On-the-road, unexpected attractions make a trip truly memorable.
Ruth & I were in unseasonal rain all the way through Salt Lake City and beyond. We saw accidents and heard on the radio that an entire section of the downtown Interstate system was closed. We really needed a break and got off at an anonymous exit because it promised a Starbucks. We couldn’t find Starbucks. However, we made a wrong turn into a shopping center and there it was–an unanticipated IN-N-OUT.
We found the restaurant, Bistro Italiano in downtown Grand Junction, Colorado, where we had dined so happily last year and had a great meal. While I waited for the check, Ruth disappeared. I found her in the front talking to the owner. Bistro Italiano made its own pasta. I had some for dinner. Bistro Italiano sold its own pasta. Ruth picked out 4. We learned that homemade angel hair can travel great distances and we’re having #3 tonight.
Highway 412 west of Enid, Oklahoma, was marked as scenic.
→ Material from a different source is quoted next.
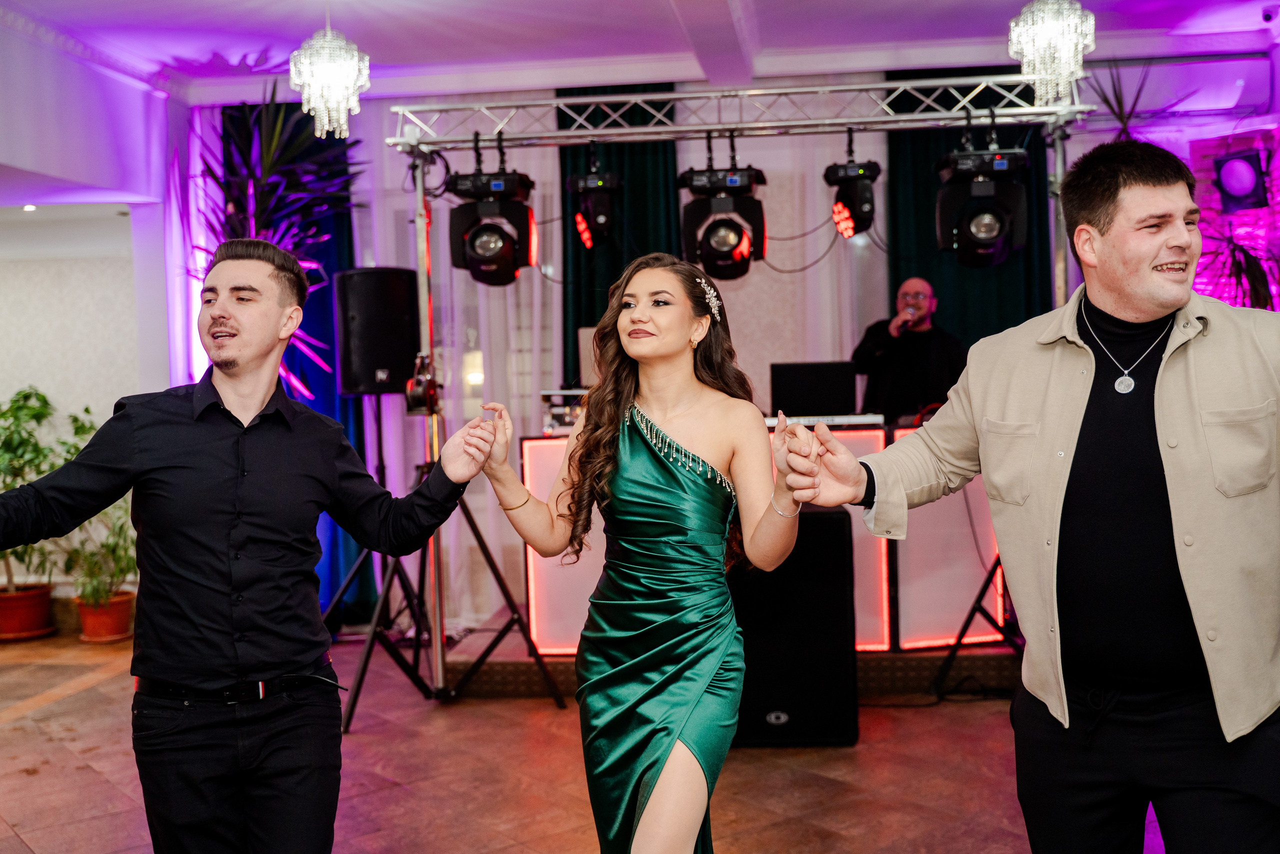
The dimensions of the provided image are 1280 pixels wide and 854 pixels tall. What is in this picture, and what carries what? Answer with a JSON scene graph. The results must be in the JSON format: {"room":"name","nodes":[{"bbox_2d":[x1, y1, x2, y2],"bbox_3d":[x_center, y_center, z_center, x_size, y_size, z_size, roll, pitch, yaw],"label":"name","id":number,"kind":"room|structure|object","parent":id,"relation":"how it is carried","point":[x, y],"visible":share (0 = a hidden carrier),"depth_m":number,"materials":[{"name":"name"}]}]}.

We weren’t sure why until we discovered Gloss Mountain State Park on an uncharacteristically cool, cloudy afternoon in August. Known as both the Glass and Gloss Mountains, these mesas of the Blaine Escarpment were once hunting grounds for Apaches and Comanches. Herds of American bison loved its prairie grass. Daniel Boone’s son Nathan passed through in 1843. This was 22 years after Thomas James, searching for a trade route to Santa Fe, called this area the shining mountains because transparent gypsum crystals scattered on its slopes shimmered in sunlight like glass. In a drafting error, someone in the U.S. General Land Office called them the Gloss Mountains on a map.
Cheyenne’s Plains Hotel was wonderful. Across the street from it was another genuine throwback, a downtown movie theater called The Lincoln. John Ford’s western Cheyenne Autumn had its world premier there. Inside Out was on that evening. Ruth and I had been hoping to see it.
I don’t usually find historical markers along highways all that interesting. However, near the town of Daniel in Wyoming I found an exception. No one was in sight on any ranch as Ruth & I pulled over to read about THE PRAIRIE OF THE MASS. The sign noted that Jesuit Pierre DeSmet, who crossed the Atlantic Ocean 19 times and traveled 180,000 miles, celebrated the first mass in Wyoming here on an altar of native stone decorated with wild flowers in 1840 with 2,000 Native Americans in attendance. They called DeSmet “the Sincerest Friend”.
It was too smoky in Idaho to take a scenic route. Sorry about the havoc that forest fires were causing, we changed our plans and ended up on a tour of EBR-1 . Now a museum, in 1951 this power plant was the first in the world to light a community, Arco, with atomic energy. The experience was both unexpected and fascinating.